Gurdjieff’s Law of the Triad and Being Created in the Image of God

It was 1988 and I was spending a summer day in the classroom of Ann Kelly, who was teaching us something about the Enneagram that day. (Ann Kelly had been a student of Dr. Nylund, as Sally Ann McLain). She drew a figure on the chalk board and said that it was another version of the Enneagram. At the time, I attributed the interlacing figure of three triangles to the Egyptian pyramids, because that was my interest, but after the Goddesses of the Nitty Gritty – the Norns and Hela – came calling in 2013, and I began learning all I could about things Norse, I learned of this mysterious figure called the Valknut.

The Valknut is a mysterious figure that first appeared in Sweden in the 7th century along the timeline of the Eastward migrating Vikings. My research has placed the Eastward migrating Vikings into the same geographic locale that Gurdjieff’s Sarmoung Brotherhood occupied in the same time frame of the 7th century.

The images were the same. This was not the first time that I had seen parallels between what I had learned from the Gurdjieff work and the things I was learning about the Runes. From Gurdjieff, I had learned about the Law of the Triad, which is what Gurdjieff named the Triamazikamno. All of this information is available in Gurdjieff’s All and Everything series, Beelzebub’s Tales to His Grandson, Purgatory chapter. P.D. Ouspensky writes also of the Law of Three in In Search of the Miraculous.

What I could not find was any other drawing of the Enneagram that exactly resembled the Valknut in any publication or on the internet. Still, when I came across a copy of Thomas Karlsson’s diagram of the Valknut and his attributing the three Triads of the Valknut to three groups of Norse deities, I again saw the same teaching that underlay the Gurdjieff work (see Karlsson’s Uthark: The Nightside of the Runes for this illustration). To Odin-Vili-Ve was accredited the Creative Triad, to the Norns Urd-Verdhandi-Skuld was accredited the Triad of Being, and to Hela-Fenris-Jormundgand was accredited the Destructive Triad.
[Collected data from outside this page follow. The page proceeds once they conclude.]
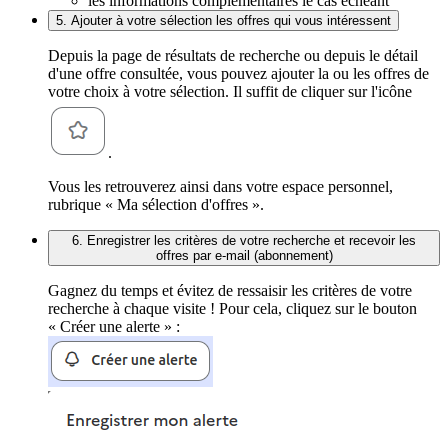
les informations complémentaires le cas échéant
5. Ajouter à votre sélection les offres qui vous intéressent
Depuis la page de résultats de recherche ou depuis le détail
d'une offre consultée, vous pouvez ajouter la ou les offres de
votre choix à votre sélection. Il suffit de cliquer sur l'icône
.
Vous les retrouverez ainsi dans votre espace personnel,
rubrique « Ma sélection d'offres ».
6. Enregistrer les critères de votre recherche et recevoir les
offres par e-mail (abonnement)
Gagnez du temps et évitez de ressaisir les critères de votre
recherche à chaque visite ! Pour cela, cliquez sur le bouton
« Créer une alerte » :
From the teachings of Gurdjieff, we learn of the Triad drawn as a triangle with three points. One point represents the affirming or plus (+) force. One point represents the denying or minus (-) force. And one point represents the equalizing or neutralizing (=) force. It leapt out at me that in the Norse pantheon the Creative forces would be attributable to Odin, Vili, and Ve as the Creator Gods who gave rise to humanity from two trees. The Destructive forces are easily seen in Loki’s children Hela, Fenris, and Jormundgand. And in the Norns Urd, Verdhandi, and Skuld, we find the forces that balance, equalize or neutralize the force plus and the force minus. Objective Science, as Gurdjieff terms it, reflected in the Norse Mythology.

But whether or not we dive deep into the Norse Mythology at this point to arrive at deeper understanding of ancient knowledge, it is quite simple to study the workings of the Triad within ourselves. As Gurdjieff points out, and as is substantiated by many shamanic pathways, there are three “centers” in the human being, for lack of a better word, that Gurdjieff named the intellectual, the emotional, and the physical centers. These correspond to the gifts that Odin, Vili, and Ve gave humanity when Odin breathed the gift of breath into two tree, and Vili gifted Will, and Ve gifted blood, “blooming hue,” sensuality, senses, heartbeat. Religions talk about spirit, mind, and body.

It is my belief that the Triad within human beings is the true meaning of our being created in the image of God, and not the image of a long bearded little white man hanging out in an imagined concept of heaven. The flow of three forces is reflected in our mind, body, and spirit. And there are further mysteries: What happens when we die? Are the Christianized ideas of heaven and hell real, or might there be a kinder truth? Gurdjieff does not assume that we all – as Christianity teaches – already have a soul, but instead bases his work on the premise that we must grow one, and this is done by work on self.

The Valknut, like the Enneagram, like the Tree of Life and several other “soul maps” (to borrow a term from Raven Kaldera) point the way to systems whereby we can know ourselves, what it means to be human, and what it means to stand on two feet in the Cosmos with head pointing toward heaven and feet toward earth. This is what humanity evolved for, to be transformers of cosmic substances.